# To help you get started...



## vc1111 (Apr 13, 2004)

Maybe you're interested in trying bait-making, but you're not interested in actually carving your own baits. If so, here's a link, where you can buy unpainted bodies. 

Just paint them the color pattern you desire, and install the split rings and hooks:
http://www.upnorthoutdoors.com/stamina/crankbait_bodies/unpainted_lurebodies.html

Here's another link for components and all kinds of stuff:
http://www.mooreslures.com


----------



## vc1111 (Apr 13, 2004)

http://www.barlowstackle.com/acb/showprod.cfm?&DID=6&CATID=60&ObjectGroup_ID=519


----------



## eyesman_01 (Jan 4, 2007)

Jann's has them too.


----------



## CountryKat (Apr 5, 2004)

I have used both stamina and barlows for parts but never heard of mooreslures.

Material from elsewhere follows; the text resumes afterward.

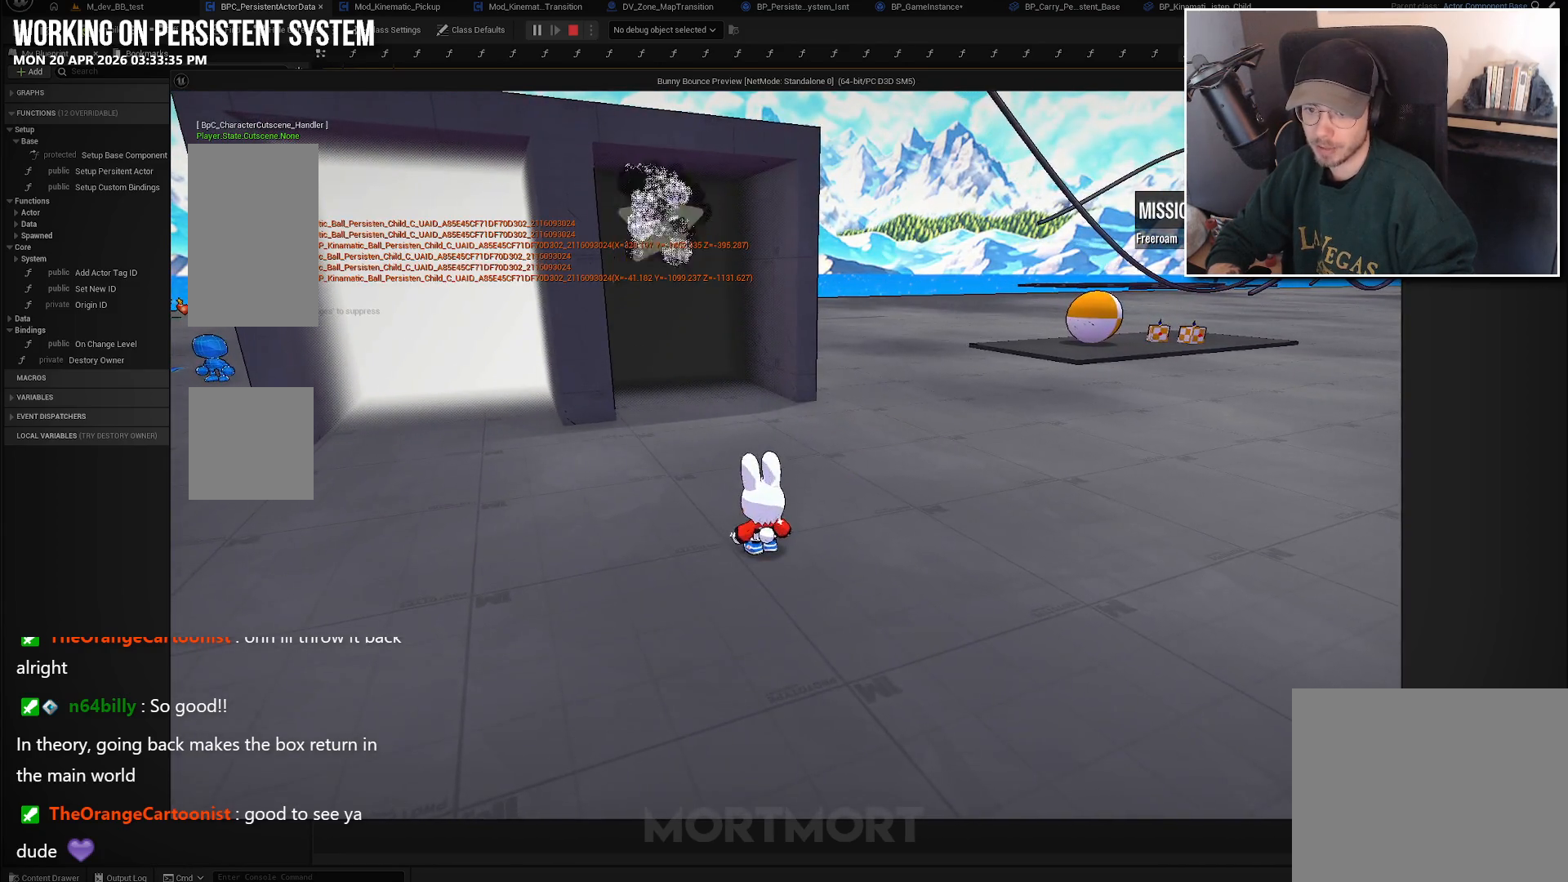
{"buttons": [], "left_stick": "up", "right_stick": "left", "events": [[367, "right_stick", "left"], [417, "left_stick", "up"]]}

I looked at there catalog and they have some decent prices on some stuff, I just wonder if the quality is as good as Stamina. You might have topay a little more with Stamina but I like their quality.


----------



## vc1111 (Apr 13, 2004)

Country Kat, I've used Mooreslures and have had good success and luck with them. They sell the same stuff as the others from what I've seen.


----------



## hazmail (Oct 26, 2007)

Yep - I order from Moores all the way to here. I get their hook eyes & occasionally some poly lip blanks etc, and has been good quality. Takes about a week - 10 days to get it here, but so does everyone else. Pete


----------



## dodgeboy75 (Feb 20, 2007)

eyesman_01 said:


> Jann's has them too.


I like Janns also, they also have unpainted balsa bodies for those who like to modify a little.

jannsnetcraft.com


----------